> Brief A:
Answer each question from the response letter about Fukushima, one line per answer, marked like the question.
(i) On what date did the Tohoku-Oki Earthquake occur?
(ii) For how many hours are the reactor protection systems of units 1, 2 and 3 supposedly designed to keep the core cooled and covered using battery power and decay heat alone?
(iii) Which assessment methods does the letter say may fail to realistically estimate the risks of concomitant events?
> Brief B: In the response letter about Fukushima, repeat word for word everything from "The original NRC" down to "power station yet.".

A Response To The Recent NRC Letter Regarding Fukushima

The original NRC letter here

Thank you for your letter addressing public fears about the safety of nuclear power plants in the US after the catastrophic failure of three nuclear reactors at Fukushima 1 (Daiichi) nuclear power station in Japan in the wake of the Tohoku-Oki Earthquake Mar. 11, 2011.

We wish to respond to two issues raised in your letter that remain of fundamental concern: 

1) “All U.S. nuclear power plants are built to withstand external hazards, including earthquakes, flooding, and tsunamis, as appropriate.”

How can we be certain that the measures implemented in the US are appropriate? We have not even fully uncovered the causes for the reactor accidents at Fukushima Daiichi nuclear power station yet.

The loss of off-site alternating current (AC) power and the early loss of emergency diesel generators may represent major causes underlying the accident. However, the reactor protection systems of unit 1, as well as of units 2 and 3, are supposedly designed such that the reactor can be cooled and its core covered with water for eight hours, using direct current battery power and decay heat alone. Both were still available for several hours at Fukushima after the loss of all AC power. Despite, lack of coolant caused core melt-down at unit 1 within four hours. Therefore, the extended loss of AC power and subsequent attempts of restoration seem to have contributed significantly to the rapid unravelling of reactor protection system controls. How can the NRC claim that reactors of similar design are safe in the US, considering that we do not fully understand the causes instrumental to the catastrophic reactor failures at Fukushima?

2) “ The NRC believes that it is highly unlikely that a similar combination of events such as those which occurred in Japan could occur in the United States…”

Since a different combination of similar events cannot be ruled out, this belief seems unwarranted, particularly because the probabilistic risk assessment (PRA) methods commonly used in nuclear reactor safety analyses may fail to realistically estimate the risks associated with the concomitant occurrence of at times independent events with non-linear dynamics.

> Source material:
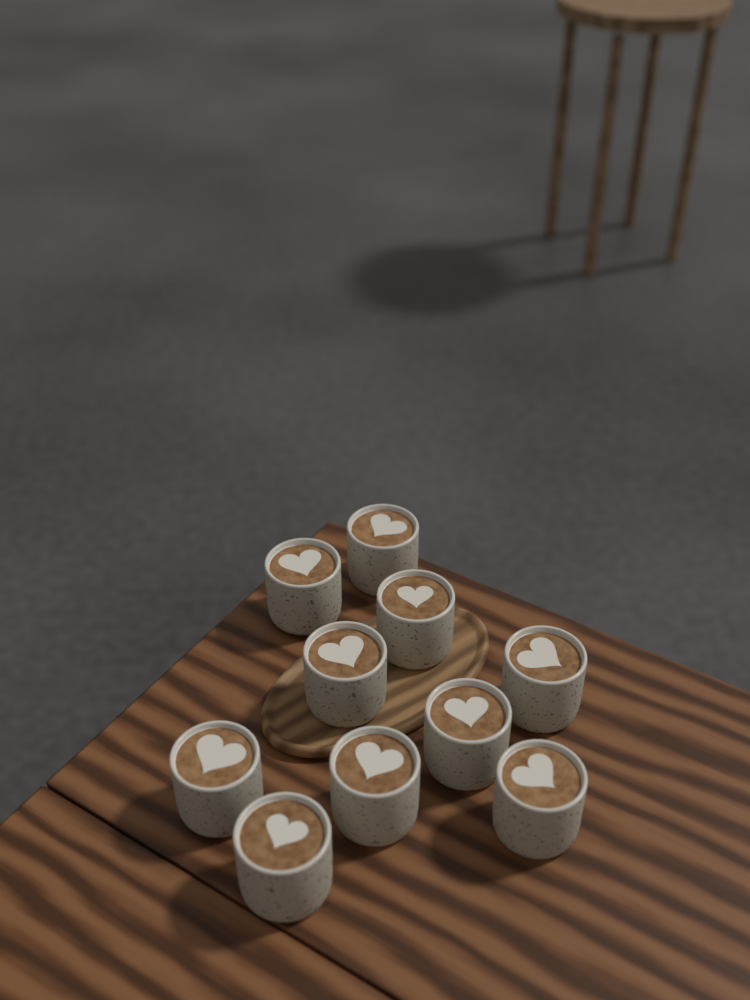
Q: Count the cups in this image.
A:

> Full answer A:
(i) Mar. 11, 2011
(ii) Eight hours
(iii) Probabilistic risk assessment (PRA) methods

> Full answer B:
The original NRC letter here

Thank you for your letter addressing public fears about the safety of nuclear power plants in the US after the catastrophic failure of three nuclear reactors at Fukushima 1 (Daiichi) nuclear power station in Japan in the wake of the Tohoku-Oki Earthquake Mar. 11, 2011.

We wish to respond to two issues raised in your letter that remain of fundamental concern: 

1) “All U.S. nuclear power plants are built to withstand external hazards, including earthquakes, flooding, and tsunamis, as appropriate.”

How can we be certain that the measures implemented in the US are appropriate? We have not even fully uncovered the causes for the reactor accidents at Fukushima Daiichi nuclear power station yet.